CAPITULO IV "Sentimientos incorrespondidos" -PARTE III-

martes, 24 de noviembre de 2009

 


.-Rubí-.

Oscuridad, dulce placer que me embriaga. Sí… era maravilloso respirar el dolor, el sufrimiento del enemigo: los humanos.

Avancé entre las sombras hasta mi presa, un joven sacerdote… tan solo dos días habían pasado desde que recibió su nuevo “título”. Era joven y hermoso, una criatura así era merecedora de morir en mis brazos, pero antes debía arrebatarles su alma, hacer que el pecado floreciera en la piel de hombres como él, era tan placentero.

Sabía que me deseaba, sus ojos lo traicionaban, era tan obvio, rezaba sin detenerse, me divertía mucho… finalmente me detuve a escasos centímetros de él…

- ¿Ya has terminado de rezar? –pregunté con una sonrisa burlona-

- Santa María, madre de Dios… ruega… por nosotros… pe…ca…do…res…

Ya era tarde, estaba entre mis brazos, manso como un corderito, “He ganado una vez más” Sí… un alma más que ha conocido la perdición gracias a mi. Procuré proporcionarle suficiente placer para que siguiera deseándome luego y no hubiera manera de rescatar su débil alma.

Al concluir mi trabajo, fui a buscar a mi querido Kaname, al ser que siempre deseaba, a ese hermoso ángel que había caído frente a mis ojos.

- Kaname… -susurré-

El miraba el horizonte, su cabello oscuro danzaba con el viento, lo rodee con mis brazos mientras me hundía en su ancha espalda, inhalé su perfume… “El fruto prohibido”

- Rubí… ¿a quién condenaste esta vez? –preguntó serenamente-

- Un sacerdote joven, es hermoso aunque no más que tu.

Sonrió, y me miró… sus ojos desbordaban deseos, me empujó violentamente contra la pared de esa casa abandonada y recorrió mi cuerpo con sus gruesas y cálidas manos, cerré los ojos imaginando lo que iba a ocurrir.

- Sí… Kaname…

Él me miraba sonriendo, esa belleza… esos ojos de fuego, ese cabello oscuro… ¡un ángel! La mejor de mis presas, mi trofeo. Dejé entre jadeos que se saciara a su gusto, sin embargo… nunca terminaba lo que comenzaba, lo había cazado a medias, pues aunque tuviera su carne, nunca la había probado. Maldije por lo alto mientras me separaba de él…

- ¿Por qué? –pregunté-

- ¿De qué hablas?

- ¿Acaso nunca serás mío?

- Todos tenemos que pagar nuestros pecados de alguna manera… tal vez yo soy tu castigo.

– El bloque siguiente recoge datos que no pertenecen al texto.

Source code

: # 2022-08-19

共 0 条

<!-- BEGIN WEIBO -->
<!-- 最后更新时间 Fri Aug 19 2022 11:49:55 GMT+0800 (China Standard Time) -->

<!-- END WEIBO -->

Rechiné los dientes furiosa y salté por la ventana, el aire chocó contra mi cuerpo y caí al suelo de pie, miré hacia la ventana… él seguía ahí, apacible… como un lago.

- Mi castigo…

Traté de pensar en otra cosa para calmarme, las visitas como “súcubo” comenzaban a aburrirme, tenía que buscar un nuevo hobby, la iglesia ya no me divertía tanto como al principio. El viento sopló levantando mi cabello, algo chocó contra mis pies, una hoja de periódico, la miré indiferentemente unos segundos, hasta que vi algo que llamó mi atención… la levanté para leer mejor.

Detectives paranormales descubren una fosa común

Naoko Kuro y Nadeshico Aoi son dos chicas aparentemente normales, que dedican su tiempo libre a las ciencias paranormales.

Desde que iniciaron hace tres meses, han ayudado a varias personas, desde simples fantasmas juguetones, hasta exorcizar posesos.

Su último “trabajo” fue en una casa abandonada, los vecinos se quejaban de espectros que los molestaban día y noche. Las chicas acudieron, sólo para descubrir una fosa común en medio de la casa, las autoridades investigan ahora el caso.

Los vecinos se muestran más tranquilos, pues los “fantasmas” han cesado de molestarles.

La nota continuaba explicando los detalles sobre los cadáveres y la profundidad de la fosa, pero eso no me importaba. Sonreí…

- ¿Con que detectives paranormales?

Observé a las dos chicas en la foto del periódico, apenas unas niñas… me pregunté si podía entretenerme. Guardé la página en mi bolsillo y comencé a caminar… era hora de buscar nuevas victimas.